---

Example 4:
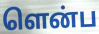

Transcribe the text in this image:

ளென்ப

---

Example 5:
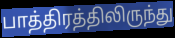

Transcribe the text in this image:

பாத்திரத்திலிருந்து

...

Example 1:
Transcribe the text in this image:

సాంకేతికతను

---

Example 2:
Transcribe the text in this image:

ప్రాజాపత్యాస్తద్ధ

* * *

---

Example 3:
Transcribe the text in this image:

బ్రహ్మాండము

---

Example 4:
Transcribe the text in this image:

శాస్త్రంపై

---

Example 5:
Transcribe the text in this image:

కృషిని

#### [Work required]
Only lines holding the string "Example" are wanted; gather each one from the entries above.

#### [Response to the exercise]
Example 4:
Example 5:
Example 1:
Example 2:
Example 3:
Example 4:
Example 5:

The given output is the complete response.